Work to be completed: Reproduce the data below word for word, leaving out the pictures.

Task material:
##############################
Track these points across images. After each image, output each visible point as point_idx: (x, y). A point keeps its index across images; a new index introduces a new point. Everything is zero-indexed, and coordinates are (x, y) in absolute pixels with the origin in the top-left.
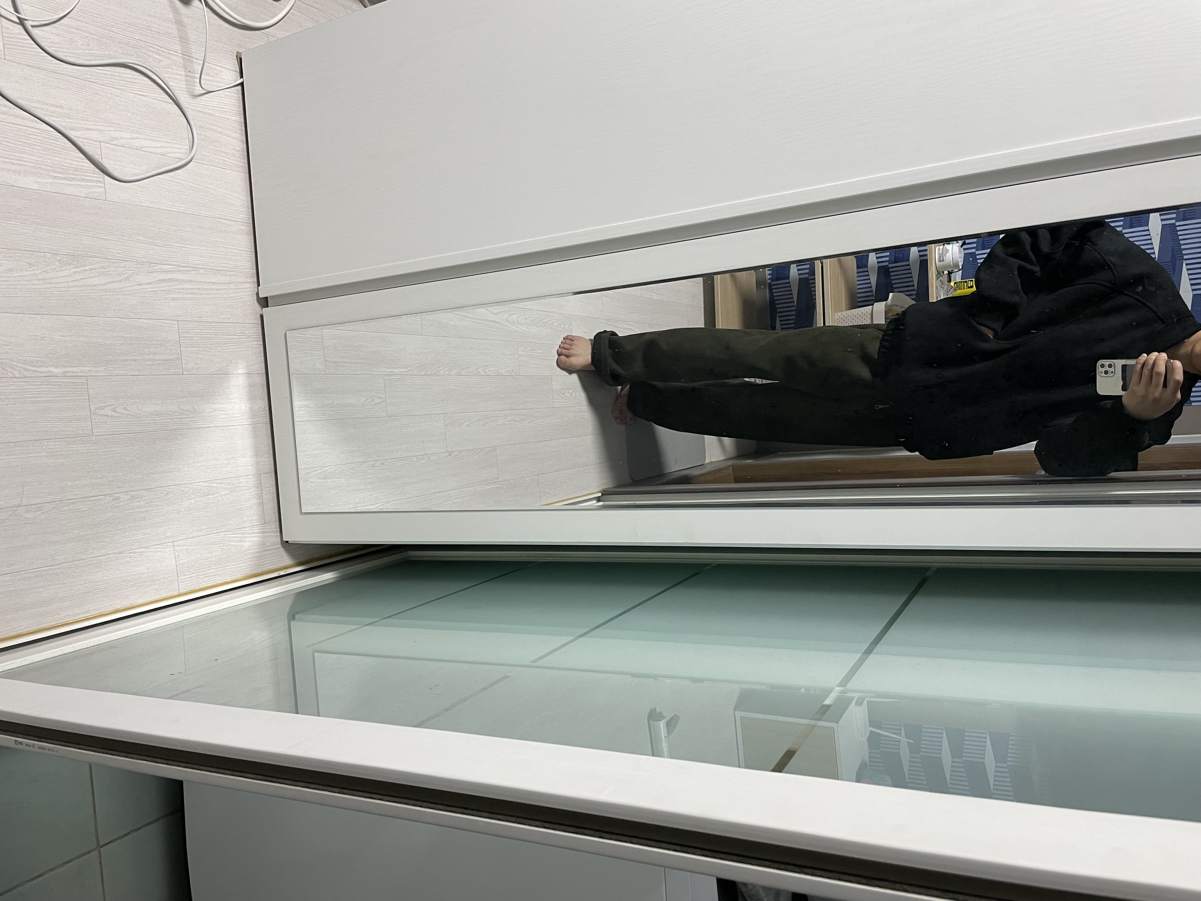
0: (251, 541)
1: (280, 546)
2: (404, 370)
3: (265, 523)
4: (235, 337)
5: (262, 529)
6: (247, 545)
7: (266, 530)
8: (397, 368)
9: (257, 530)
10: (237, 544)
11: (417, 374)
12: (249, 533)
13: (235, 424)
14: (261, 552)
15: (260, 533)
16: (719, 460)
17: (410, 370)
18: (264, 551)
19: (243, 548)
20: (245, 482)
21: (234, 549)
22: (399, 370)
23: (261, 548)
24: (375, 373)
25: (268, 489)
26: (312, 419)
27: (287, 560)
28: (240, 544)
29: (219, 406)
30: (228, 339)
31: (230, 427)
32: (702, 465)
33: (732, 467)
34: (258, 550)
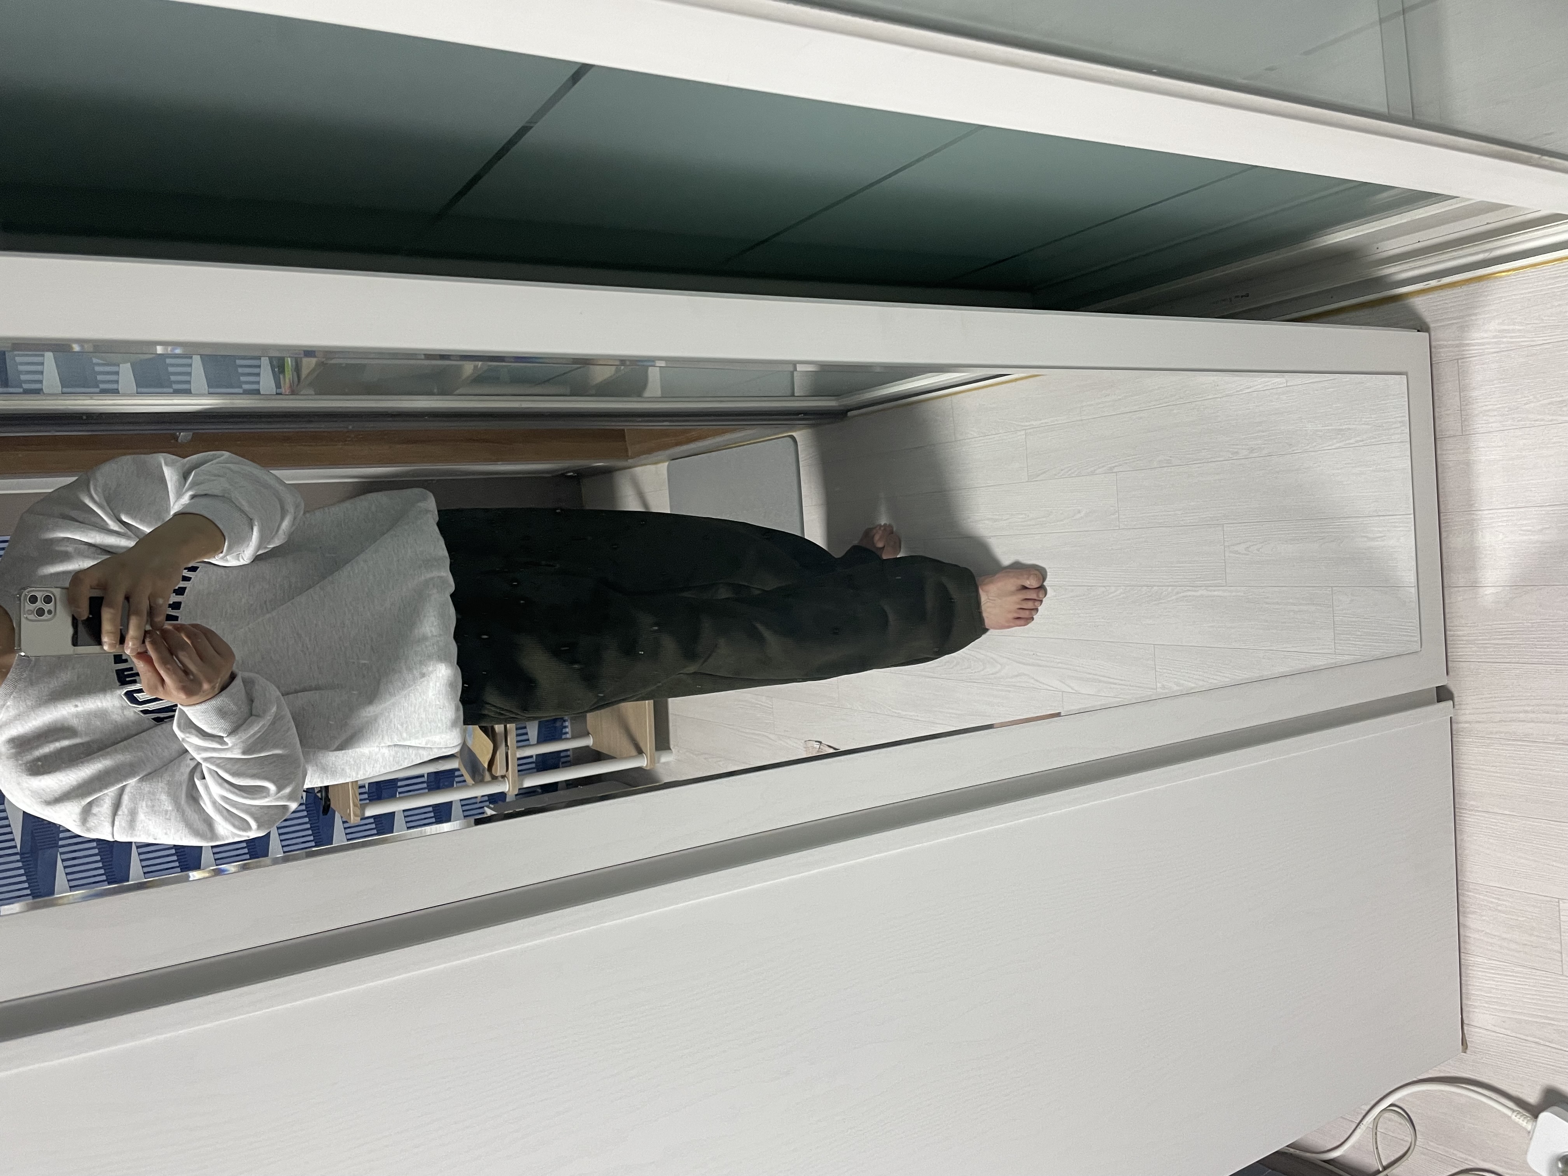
0: (1486, 331)
1: (1432, 325)
2: (1189, 593)
3: (1458, 359)
4: (1497, 642)
5: (1464, 350)
6: (1494, 326)
7: (1457, 349)
8: (1202, 596)
9: (1473, 350)
10: (1511, 327)
11: (1166, 588)
12: (1488, 343)
13: (1506, 511)
14: (1470, 315)
15: (1469, 344)
16: (643, 467)
17: (1178, 593)
18: (1463, 317)
19: (1500, 321)
20: (1492, 423)
21: (1516, 318)
22: (1198, 594)
23: (1466, 322)
24: (1243, 588)
25: (1448, 412)
26: (1361, 519)
27: (1420, 304)
28: (1506, 327)
29: (1535, 538)
30: (1509, 639)
31: (1513, 506)
32: (673, 460)
33: (628, 456)
34: (1473, 318)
##############################
Task output:
Track these points across images. After each image, output each visible point as point_idx: (x, y). A point keeps its index across images; a new index introduces a new point. Everything is zero-indexed, and coordinates are (x, y) in absolute pixels with the origin in the top-left.
0: (251, 541)
1: (280, 546)
2: (404, 370)
3: (265, 523)
4: (235, 337)
5: (262, 529)
6: (247, 545)
7: (266, 530)
8: (397, 368)
9: (257, 530)
10: (237, 544)
11: (417, 374)
12: (249, 533)
13: (235, 424)
14: (261, 552)
15: (260, 533)
16: (719, 460)
17: (410, 370)
18: (264, 551)
19: (243, 548)
20: (245, 482)
21: (234, 549)
22: (399, 370)
23: (261, 548)
24: (375, 373)
25: (268, 489)
26: (312, 419)
27: (287, 560)
28: (240, 544)
29: (219, 406)
30: (228, 339)
31: (230, 427)
32: (702, 465)
33: (732, 467)
34: (258, 550)
0: (1486, 331)
1: (1432, 325)
2: (1189, 593)
3: (1458, 359)
4: (1497, 642)
5: (1464, 350)
6: (1494, 326)
7: (1457, 349)
8: (1202, 596)
9: (1473, 350)
10: (1511, 327)
11: (1166, 588)
12: (1488, 343)
13: (1506, 511)
14: (1470, 315)
15: (1469, 344)
16: (643, 467)
17: (1178, 593)
18: (1463, 317)
19: (1500, 321)
20: (1492, 423)
21: (1516, 318)
22: (1198, 594)
23: (1466, 322)
24: (1243, 588)
25: (1448, 412)
26: (1361, 519)
27: (1420, 304)
28: (1506, 327)
29: (1535, 538)
30: (1509, 639)
31: (1513, 506)
32: (673, 460)
33: (628, 456)
34: (1473, 318)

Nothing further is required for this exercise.